【三】人気の小説わからない


 わからないと言っておりますが、これに関して私は比較的肯定の立場です。

 まず肯定の理由から。近年のなろう系(って言えばいいんでしょうかね)には非常に画一化した「型」が存在します。ただそれは今に始まったことではなく、昔話や神話を見ても異類婚姻譚や貴種流離譚りゅうゆうたんなど型はこれまでも存在しました。これのいいところは組み立てや構築の労力が省けることです。その分をストーリー作成に回せるんですよね。

 それに加えて、今では様々な要素まで確立してきました。無双、TUEEE、ゲーム要素、転生転移、VRMMO。言ってみれば、私たちがライトノベルの対局と考える文芸文学は精密な粘土細工で、人気のなろう系はプラモデルです。粘土細工であれば型から要素までを事細かに決められますが、時間と労力、膨大な知識が必要です。対してプラモデルなら、最低でも組み立てるだけ。それが飽きたらほかのパーツ(要素)を買って、カスタムすればいいのです。ただ要素と型があまりにも画一化しているため、粘土細工のような精巧さは出しにくくなっています。

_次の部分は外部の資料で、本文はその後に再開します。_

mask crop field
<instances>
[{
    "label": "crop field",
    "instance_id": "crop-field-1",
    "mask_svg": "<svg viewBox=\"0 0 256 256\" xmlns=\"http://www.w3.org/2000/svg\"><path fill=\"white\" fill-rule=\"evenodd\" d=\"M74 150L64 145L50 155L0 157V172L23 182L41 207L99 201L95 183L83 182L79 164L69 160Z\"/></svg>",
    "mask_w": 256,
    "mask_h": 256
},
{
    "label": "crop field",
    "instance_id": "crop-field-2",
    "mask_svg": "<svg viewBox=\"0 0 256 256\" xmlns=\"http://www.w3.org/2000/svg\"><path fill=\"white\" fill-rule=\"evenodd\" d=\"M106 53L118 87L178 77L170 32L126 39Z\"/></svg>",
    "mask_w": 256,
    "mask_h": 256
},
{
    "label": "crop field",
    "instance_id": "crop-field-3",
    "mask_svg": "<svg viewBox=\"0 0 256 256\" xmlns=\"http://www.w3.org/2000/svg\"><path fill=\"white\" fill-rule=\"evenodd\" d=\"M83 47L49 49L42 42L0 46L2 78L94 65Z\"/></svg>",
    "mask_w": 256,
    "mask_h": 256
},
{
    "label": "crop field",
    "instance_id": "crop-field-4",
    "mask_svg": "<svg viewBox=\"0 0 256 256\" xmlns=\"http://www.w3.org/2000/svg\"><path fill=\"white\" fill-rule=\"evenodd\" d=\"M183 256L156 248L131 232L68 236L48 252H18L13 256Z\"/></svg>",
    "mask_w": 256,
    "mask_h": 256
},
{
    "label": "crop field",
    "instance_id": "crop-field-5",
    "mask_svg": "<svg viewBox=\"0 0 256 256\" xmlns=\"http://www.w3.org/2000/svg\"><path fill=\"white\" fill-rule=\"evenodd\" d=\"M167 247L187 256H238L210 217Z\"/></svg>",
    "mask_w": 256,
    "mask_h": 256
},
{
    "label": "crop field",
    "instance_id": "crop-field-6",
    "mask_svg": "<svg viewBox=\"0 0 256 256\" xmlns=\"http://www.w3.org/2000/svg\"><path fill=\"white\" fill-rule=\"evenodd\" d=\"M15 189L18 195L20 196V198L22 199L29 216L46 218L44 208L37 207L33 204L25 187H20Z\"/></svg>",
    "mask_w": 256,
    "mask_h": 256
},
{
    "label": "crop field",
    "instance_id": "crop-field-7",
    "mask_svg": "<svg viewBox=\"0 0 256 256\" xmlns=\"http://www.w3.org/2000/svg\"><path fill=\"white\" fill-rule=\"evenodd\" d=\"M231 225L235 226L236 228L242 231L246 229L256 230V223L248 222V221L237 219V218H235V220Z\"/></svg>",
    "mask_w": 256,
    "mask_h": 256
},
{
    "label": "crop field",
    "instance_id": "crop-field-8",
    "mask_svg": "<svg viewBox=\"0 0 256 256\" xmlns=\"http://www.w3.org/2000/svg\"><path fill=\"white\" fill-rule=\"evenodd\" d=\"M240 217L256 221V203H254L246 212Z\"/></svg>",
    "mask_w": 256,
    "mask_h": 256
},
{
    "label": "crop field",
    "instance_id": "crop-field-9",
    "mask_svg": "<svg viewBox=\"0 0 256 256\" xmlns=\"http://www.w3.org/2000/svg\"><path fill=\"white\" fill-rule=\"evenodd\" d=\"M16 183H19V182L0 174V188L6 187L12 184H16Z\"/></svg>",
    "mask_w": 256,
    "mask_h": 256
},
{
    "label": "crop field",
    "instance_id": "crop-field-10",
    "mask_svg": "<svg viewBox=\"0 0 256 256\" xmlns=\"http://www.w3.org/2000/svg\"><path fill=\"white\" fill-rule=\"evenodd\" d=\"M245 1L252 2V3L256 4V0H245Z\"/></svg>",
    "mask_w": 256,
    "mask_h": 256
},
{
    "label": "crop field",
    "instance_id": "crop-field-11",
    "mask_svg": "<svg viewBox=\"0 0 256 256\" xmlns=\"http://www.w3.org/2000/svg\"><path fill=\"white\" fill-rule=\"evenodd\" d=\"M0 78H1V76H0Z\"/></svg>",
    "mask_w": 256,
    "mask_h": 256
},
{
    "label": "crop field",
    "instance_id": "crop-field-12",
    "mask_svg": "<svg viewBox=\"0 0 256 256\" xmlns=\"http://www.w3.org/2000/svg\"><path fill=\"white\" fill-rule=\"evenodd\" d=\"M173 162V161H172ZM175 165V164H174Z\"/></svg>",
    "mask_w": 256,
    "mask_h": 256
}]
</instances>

 私は読まないにせよ、そうしたなろう系が小説とか創作の輪を広げているのは好ましい現象でしょう。何と言っても内輪でやってくれれば私に迷惑がかかるわけもありませんし、外野がやいやい言うべきものではありません。

 あと、個人的には今後どのような「型」がこうして爆発的に流行していくのか、半ば研究対象としても、とても気になります。SF好きな私としては、売れないSFの人気に火をつけてほしいですね。



 ただ一つだけ、どうしても言いたいことがあります。もしなろう系のみを読んでいて、文豪や古典作品などを読んたことがない方がいたら、ぜひそうした分野にも足を広げてみてください。世界を広げてみてください。

 今でこそ、日本は政府や民衆も一緒になって「理系」をもてはやしますが、人類が生まれてこの方文明と文学を手放したことは一度もありません。それになろう系もその連綿と受け継がれた系譜の、一つの到達点と言えます。それを形作った、あるいはそれに影響を与えた作品に、会いに行きませんか?